> [Texto de estudo]
= = = = =

De regresso a
Angola. Passou um ano e três meses, desde a última vez.
Ao fechar
as malas existe aquela sensação de missão. Não é uma viagem cultural. Não é uma
viagem de lazer. Nem sequer uma viagem de trabalho qualquer. É uma viagem em que temos de começar um projecto de raiz num pais que não conhecemos e com uma cultura em muitos aspectos completamente diferente da nossa, isto num país que, viveu, ainda há doze anos mergulhado numa guerra civil de
trinta e oito anos.
É o povo. O
povo, a matéria mais indiferenciada, que sofreu. Sofreu, não só na fome,
mas na habitação, na educação e desenvolvimento cognitivo, na saúde e principalmente na família. Sofreu, sobretudo
porque lhe retiraram o pensamento. A capacidade de pensar e reflectir para além
das necessidades básicas. A capacidade de pensar com liberdade intelectual. Aprendeu-se a não pensar. Existe um instinto de sobrevivência marcado e perceptível em todos. A
capacidade de construir uma identidade una em cada um é raramente identificada. São todos uma grande
massa. São indiferenciados. São repetidos. A identidade construída é igual para
todos. Humildade. Necessidade de agradar. O sim a tudo, mesmo que não sintam ou não queiram e sobretudo que saibam que nem o vão fazer. O "sem pensar" esconde o
medo de trinta e oito anos de guerrilha. Dizem que os mais velhos, não
acreditam que a guerra acabou. Pois passados doze anos está tudo pior. Não sei como era, mas percebo o pior.
Não é uma
viagem qualquer.
Com ansiedade
de ver, observar e compreender o que está por detrás de cada comportamento,
motivo-me a ir. Sobretudo o desafio de fazer com sucesso o projecto e retornar sem nenhum dano.
Quando saímos do
aeroporto o cheiro é inconfundível. Cheira a África. Um dia
disseram-me isto e eu fiquei a pensar: que estupidez! Como se houvesse um
cheiro de África. Mas existe! E entranha-se. Existe algo por detrás deste cheiro,
uma liberdade inenarrável.

= = = = =

> [Excertos de dados]
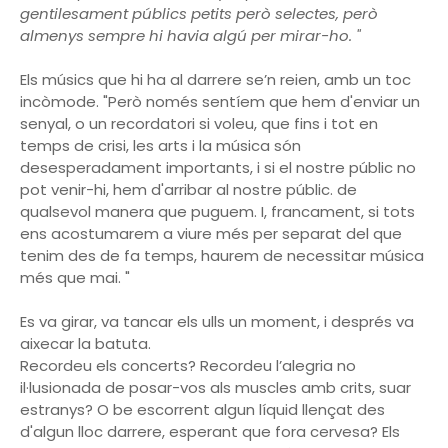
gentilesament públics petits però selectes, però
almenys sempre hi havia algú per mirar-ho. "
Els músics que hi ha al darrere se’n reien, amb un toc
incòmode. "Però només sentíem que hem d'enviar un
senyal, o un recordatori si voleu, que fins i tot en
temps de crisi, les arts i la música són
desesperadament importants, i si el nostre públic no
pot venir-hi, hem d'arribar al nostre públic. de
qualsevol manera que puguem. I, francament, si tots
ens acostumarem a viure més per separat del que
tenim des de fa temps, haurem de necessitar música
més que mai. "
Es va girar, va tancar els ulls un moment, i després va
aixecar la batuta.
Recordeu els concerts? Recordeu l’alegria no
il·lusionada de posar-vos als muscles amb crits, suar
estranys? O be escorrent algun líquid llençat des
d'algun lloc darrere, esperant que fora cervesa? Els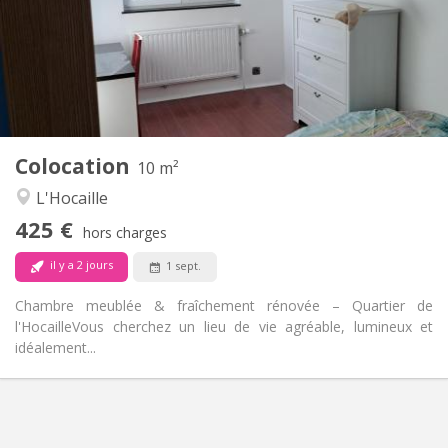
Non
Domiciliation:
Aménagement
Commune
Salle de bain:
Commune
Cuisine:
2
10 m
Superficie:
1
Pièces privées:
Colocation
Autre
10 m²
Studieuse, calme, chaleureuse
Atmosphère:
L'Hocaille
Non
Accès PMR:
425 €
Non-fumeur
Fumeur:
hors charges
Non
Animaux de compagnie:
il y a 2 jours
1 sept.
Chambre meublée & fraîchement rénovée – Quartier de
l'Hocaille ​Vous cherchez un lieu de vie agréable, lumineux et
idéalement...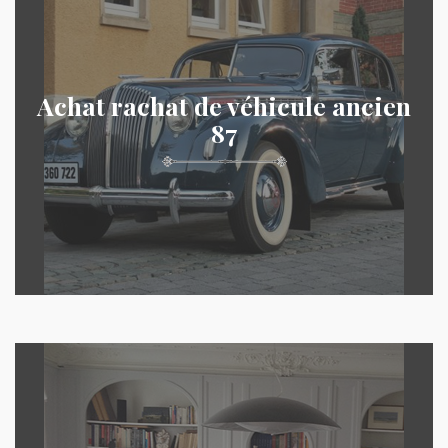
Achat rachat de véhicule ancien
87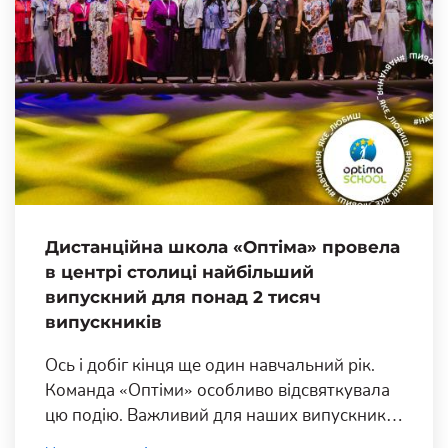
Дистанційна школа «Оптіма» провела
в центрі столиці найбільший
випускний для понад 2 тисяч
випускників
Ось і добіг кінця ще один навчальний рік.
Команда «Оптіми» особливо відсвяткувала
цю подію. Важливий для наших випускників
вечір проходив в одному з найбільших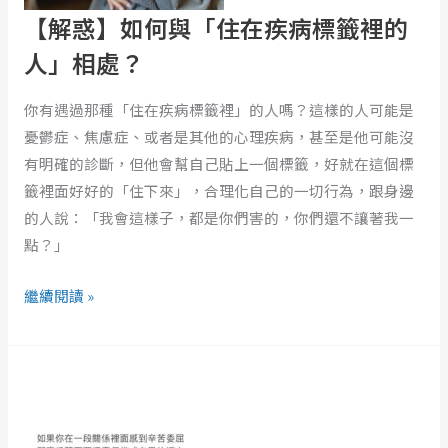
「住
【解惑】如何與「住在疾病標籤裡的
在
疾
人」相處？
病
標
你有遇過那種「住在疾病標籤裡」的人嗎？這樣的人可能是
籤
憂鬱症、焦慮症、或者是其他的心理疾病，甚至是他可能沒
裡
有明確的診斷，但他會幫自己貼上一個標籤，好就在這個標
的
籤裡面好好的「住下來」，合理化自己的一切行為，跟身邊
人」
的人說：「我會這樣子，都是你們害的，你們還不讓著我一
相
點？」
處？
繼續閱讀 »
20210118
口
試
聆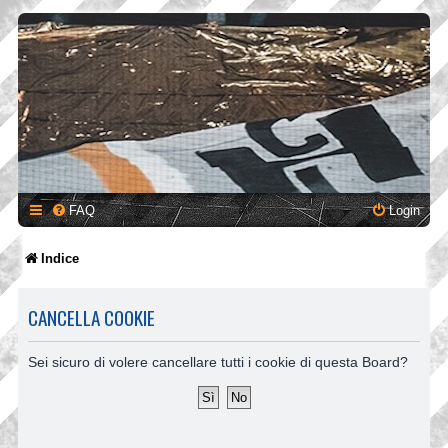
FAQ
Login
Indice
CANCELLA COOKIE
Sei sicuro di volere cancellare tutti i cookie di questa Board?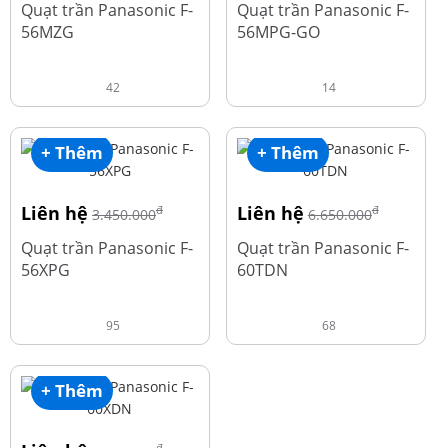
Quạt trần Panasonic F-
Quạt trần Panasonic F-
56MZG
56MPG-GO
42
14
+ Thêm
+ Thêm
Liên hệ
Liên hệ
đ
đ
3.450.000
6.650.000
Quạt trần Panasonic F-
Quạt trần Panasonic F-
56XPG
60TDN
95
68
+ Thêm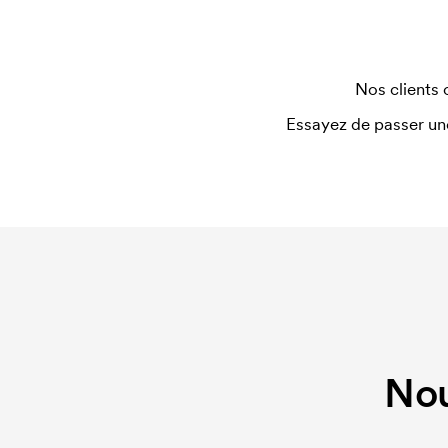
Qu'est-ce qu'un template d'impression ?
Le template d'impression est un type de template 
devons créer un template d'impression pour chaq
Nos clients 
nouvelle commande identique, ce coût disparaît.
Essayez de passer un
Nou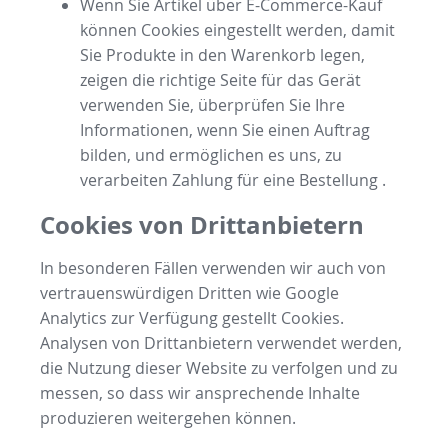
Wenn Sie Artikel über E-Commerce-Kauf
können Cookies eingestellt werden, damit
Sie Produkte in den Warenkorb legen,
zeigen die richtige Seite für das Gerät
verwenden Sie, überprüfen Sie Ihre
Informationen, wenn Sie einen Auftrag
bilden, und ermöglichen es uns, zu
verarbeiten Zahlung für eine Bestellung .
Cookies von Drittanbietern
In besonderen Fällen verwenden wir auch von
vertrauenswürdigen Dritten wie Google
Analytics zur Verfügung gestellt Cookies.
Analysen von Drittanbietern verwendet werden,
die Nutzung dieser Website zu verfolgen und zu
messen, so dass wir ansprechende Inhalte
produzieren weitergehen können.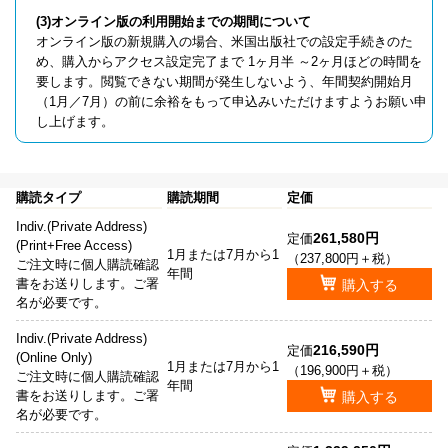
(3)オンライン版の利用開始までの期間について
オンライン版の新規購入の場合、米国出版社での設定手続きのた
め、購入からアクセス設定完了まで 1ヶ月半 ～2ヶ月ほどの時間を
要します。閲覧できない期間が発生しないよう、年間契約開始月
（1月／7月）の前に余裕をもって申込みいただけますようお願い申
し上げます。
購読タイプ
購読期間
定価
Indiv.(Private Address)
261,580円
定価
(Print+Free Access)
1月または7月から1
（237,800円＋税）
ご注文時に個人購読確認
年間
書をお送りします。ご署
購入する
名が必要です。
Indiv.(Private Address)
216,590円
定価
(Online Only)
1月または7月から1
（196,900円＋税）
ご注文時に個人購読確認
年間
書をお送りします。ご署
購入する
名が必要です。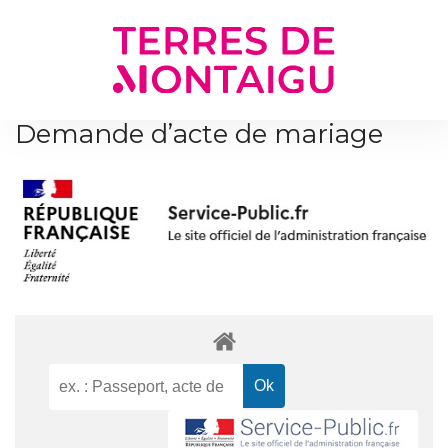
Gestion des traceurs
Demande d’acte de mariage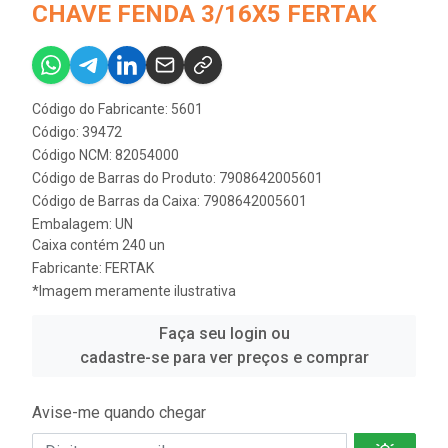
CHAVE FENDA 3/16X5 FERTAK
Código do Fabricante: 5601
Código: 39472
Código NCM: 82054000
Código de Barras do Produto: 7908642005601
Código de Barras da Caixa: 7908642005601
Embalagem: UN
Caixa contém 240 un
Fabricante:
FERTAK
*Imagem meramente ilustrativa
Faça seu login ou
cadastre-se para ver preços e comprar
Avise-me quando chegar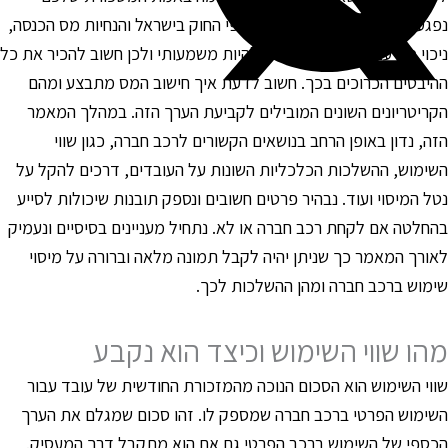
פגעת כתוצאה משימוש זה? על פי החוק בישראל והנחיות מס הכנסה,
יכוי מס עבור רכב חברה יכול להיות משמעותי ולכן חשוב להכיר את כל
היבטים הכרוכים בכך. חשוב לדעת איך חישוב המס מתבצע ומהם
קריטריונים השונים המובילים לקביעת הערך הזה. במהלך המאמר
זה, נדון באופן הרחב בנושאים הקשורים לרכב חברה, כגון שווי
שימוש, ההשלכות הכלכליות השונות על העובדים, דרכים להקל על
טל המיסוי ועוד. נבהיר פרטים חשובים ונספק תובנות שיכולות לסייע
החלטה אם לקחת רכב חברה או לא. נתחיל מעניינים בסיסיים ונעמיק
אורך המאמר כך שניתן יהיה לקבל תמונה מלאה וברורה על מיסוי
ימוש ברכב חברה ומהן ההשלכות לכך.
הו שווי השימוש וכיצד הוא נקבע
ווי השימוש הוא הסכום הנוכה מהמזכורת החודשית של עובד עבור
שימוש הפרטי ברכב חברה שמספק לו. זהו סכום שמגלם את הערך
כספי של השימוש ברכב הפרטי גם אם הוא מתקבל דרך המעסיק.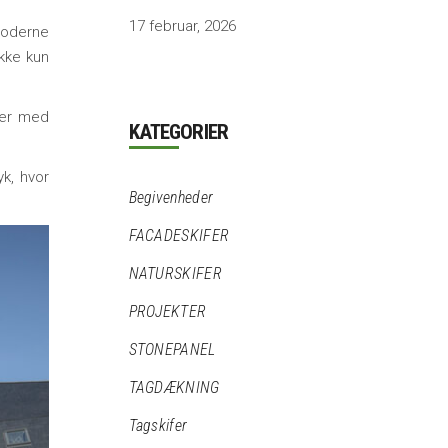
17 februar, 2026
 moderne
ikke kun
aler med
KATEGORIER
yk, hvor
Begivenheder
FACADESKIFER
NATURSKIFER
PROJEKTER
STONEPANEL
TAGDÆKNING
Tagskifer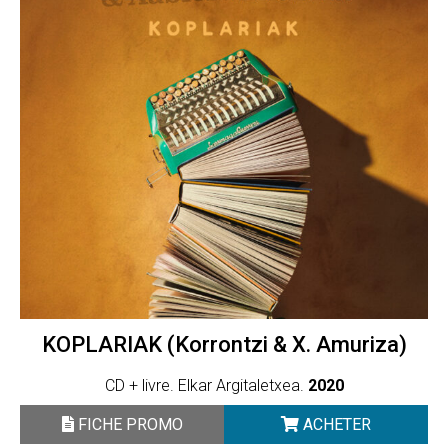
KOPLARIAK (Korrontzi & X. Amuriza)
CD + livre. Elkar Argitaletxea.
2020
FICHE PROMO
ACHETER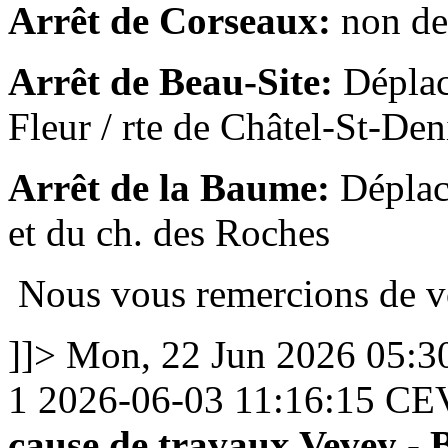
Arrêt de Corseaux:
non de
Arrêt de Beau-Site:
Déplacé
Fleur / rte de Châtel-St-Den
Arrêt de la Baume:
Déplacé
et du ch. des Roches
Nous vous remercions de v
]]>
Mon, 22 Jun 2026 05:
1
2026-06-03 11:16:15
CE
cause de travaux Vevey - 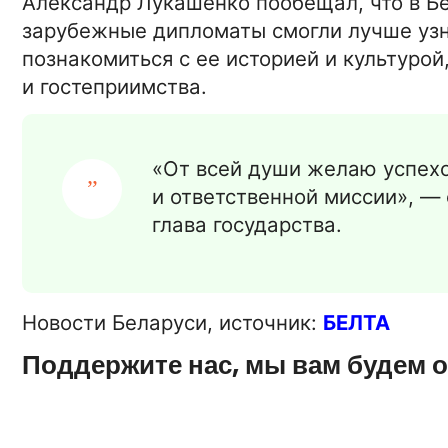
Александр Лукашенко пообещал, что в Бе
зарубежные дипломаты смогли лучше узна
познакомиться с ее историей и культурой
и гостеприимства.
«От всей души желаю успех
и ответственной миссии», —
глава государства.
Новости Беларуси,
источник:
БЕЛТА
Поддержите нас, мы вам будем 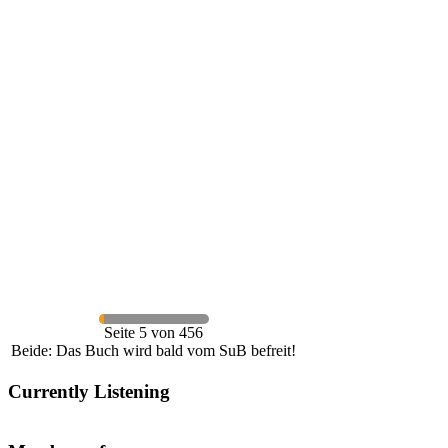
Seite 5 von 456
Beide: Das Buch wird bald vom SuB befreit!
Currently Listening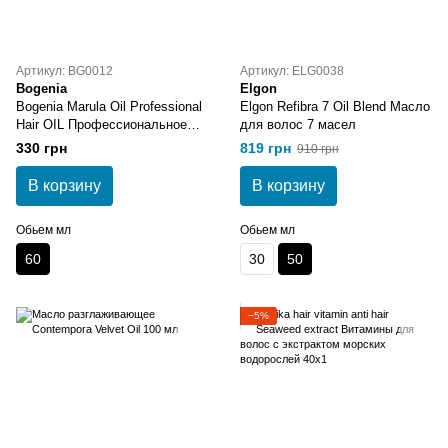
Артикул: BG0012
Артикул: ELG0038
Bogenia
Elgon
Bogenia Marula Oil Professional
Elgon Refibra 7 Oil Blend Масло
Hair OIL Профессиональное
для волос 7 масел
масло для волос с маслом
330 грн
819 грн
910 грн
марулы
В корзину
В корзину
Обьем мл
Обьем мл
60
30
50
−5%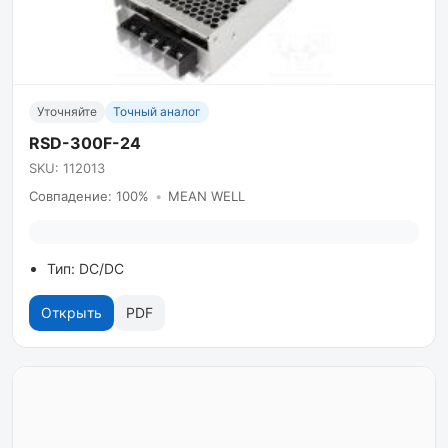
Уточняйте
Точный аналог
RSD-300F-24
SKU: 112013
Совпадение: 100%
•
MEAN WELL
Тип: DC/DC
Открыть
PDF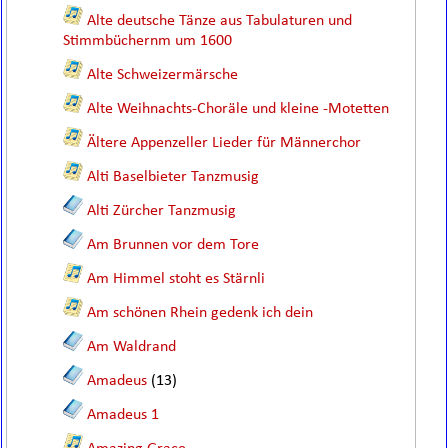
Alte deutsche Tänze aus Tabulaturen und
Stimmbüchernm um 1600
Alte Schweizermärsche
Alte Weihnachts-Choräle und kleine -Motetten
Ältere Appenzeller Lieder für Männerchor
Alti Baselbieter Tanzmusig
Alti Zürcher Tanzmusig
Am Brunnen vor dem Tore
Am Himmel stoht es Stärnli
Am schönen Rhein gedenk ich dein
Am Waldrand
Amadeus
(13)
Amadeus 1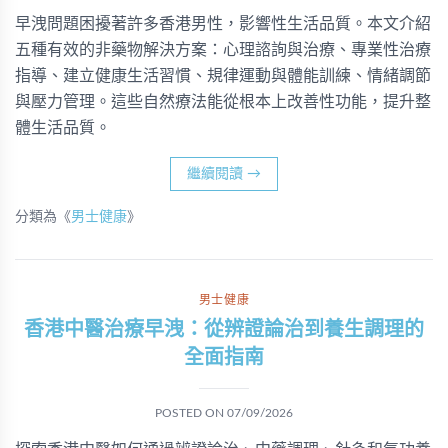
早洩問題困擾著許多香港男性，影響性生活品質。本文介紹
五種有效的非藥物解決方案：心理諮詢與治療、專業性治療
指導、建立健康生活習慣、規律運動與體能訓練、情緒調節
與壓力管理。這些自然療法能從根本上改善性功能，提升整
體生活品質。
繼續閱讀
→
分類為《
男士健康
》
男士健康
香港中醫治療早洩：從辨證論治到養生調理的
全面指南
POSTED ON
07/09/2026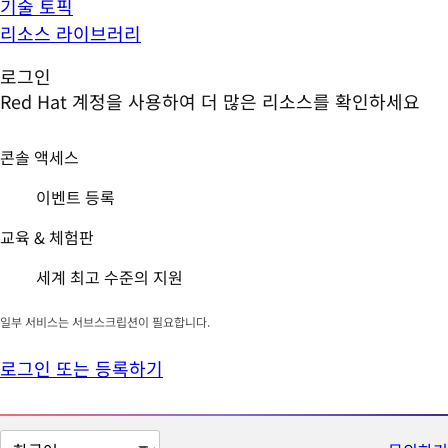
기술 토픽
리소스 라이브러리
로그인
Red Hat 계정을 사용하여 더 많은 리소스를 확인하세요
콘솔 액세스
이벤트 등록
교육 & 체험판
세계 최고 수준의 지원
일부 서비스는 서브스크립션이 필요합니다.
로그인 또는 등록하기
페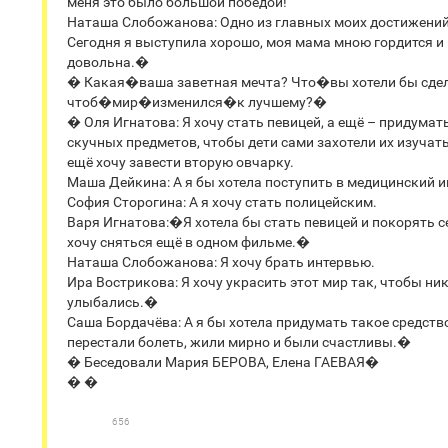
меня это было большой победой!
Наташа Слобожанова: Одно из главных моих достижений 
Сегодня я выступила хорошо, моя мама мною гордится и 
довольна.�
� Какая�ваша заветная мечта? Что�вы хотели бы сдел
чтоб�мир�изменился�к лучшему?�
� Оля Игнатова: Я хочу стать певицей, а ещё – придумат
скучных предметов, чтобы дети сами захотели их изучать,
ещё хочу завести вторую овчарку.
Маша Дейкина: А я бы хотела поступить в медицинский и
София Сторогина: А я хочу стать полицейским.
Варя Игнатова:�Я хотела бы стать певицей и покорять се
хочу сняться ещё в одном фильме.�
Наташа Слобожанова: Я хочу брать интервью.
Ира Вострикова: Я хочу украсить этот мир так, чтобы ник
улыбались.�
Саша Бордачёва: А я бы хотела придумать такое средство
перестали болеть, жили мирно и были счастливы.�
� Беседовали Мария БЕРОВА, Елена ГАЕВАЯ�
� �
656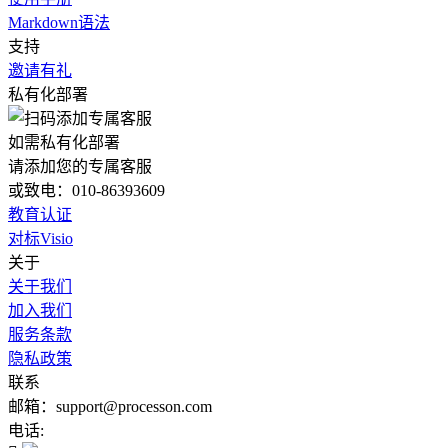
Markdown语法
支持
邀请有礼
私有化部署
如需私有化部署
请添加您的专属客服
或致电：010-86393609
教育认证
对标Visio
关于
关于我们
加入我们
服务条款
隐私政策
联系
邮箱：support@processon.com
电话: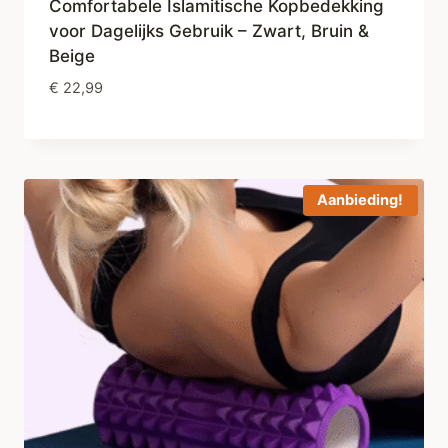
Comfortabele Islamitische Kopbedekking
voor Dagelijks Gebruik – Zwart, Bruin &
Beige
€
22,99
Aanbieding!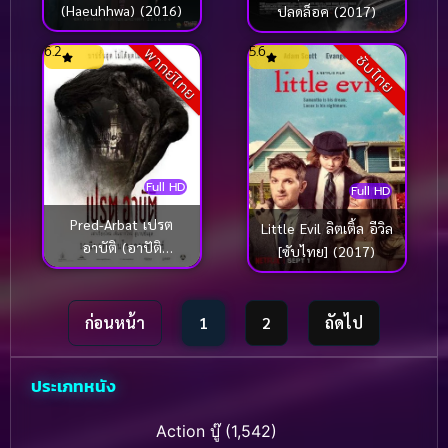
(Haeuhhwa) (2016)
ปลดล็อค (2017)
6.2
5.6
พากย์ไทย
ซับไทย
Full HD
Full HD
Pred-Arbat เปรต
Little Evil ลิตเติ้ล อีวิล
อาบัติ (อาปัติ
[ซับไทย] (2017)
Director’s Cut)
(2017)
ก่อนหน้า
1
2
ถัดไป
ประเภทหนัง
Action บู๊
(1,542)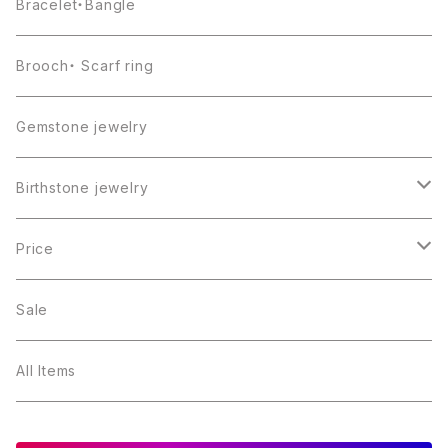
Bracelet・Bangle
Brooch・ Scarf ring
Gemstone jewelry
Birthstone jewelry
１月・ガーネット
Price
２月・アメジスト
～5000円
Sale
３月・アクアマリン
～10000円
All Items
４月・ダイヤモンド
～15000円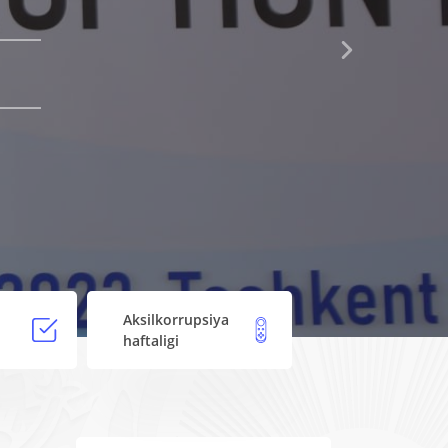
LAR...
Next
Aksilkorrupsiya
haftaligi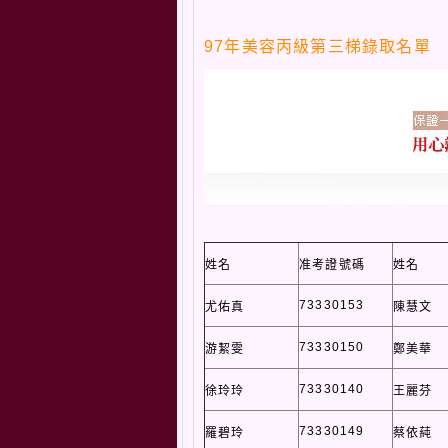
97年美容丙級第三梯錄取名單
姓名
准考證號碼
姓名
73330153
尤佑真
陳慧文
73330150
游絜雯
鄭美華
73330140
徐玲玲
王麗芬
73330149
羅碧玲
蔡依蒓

= = = = =

> [Tarefas a fazer]
a) Segundo o texto sobre o regresso a Angola, por que razão sofreu o povo sobretudo? Responda em uma a três frases.
b) Transcreva sem alterações o trecho do texto sobre o regresso a Angola que vai de "Com ansiedade" até "uma liberdade inenarrável.", inclusive.
c) Indique se cada afirmação está de acordo com o texto sobre o regresso a Angola. Responda sim ou não e cite as palavras exatas do texto que o decidem.
(i) Passou mais de um ano desde a última ida a Angola.
(ii) A viagem é apresentada como uma viagem de lazer.
(iii) Quando lhe falaram pela primeira vez do cheiro de África, achou logo que era verdade.

> [Soluções do exercício]
a) Segundo o texto, o povo sofreu sobretudo porque lhe retiraram o pensamento. Perdeu a capacidade de pensar e reflectir para além das necessidades básicas e de pensar com liberdade intelectual.

b)
Com ansiedade
de ver, observar e compreender o que está por detrás de cada comportamento,
motivo-me a ir. Sobretudo o desafio de fazer com sucesso o projecto e retornar sem nenhum dano.
Quando saímos do
aeroporto o cheiro é inconfundível. Cheira a África. Um dia
disseram-me isto e eu fiquei a pensar: que estupidez! Como se houvesse um
cheiro de África. Mas existe! E entranha-se. Existe algo por detrás deste cheiro,
uma liberdade inenarrável.

c)
(i) Sim: "Passou um ano e três meses, desde a última vez."
(ii) Não: "Não é uma viagem de lazer."
(iii) Não: "que estupidez! Como se houvesse um cheiro de África."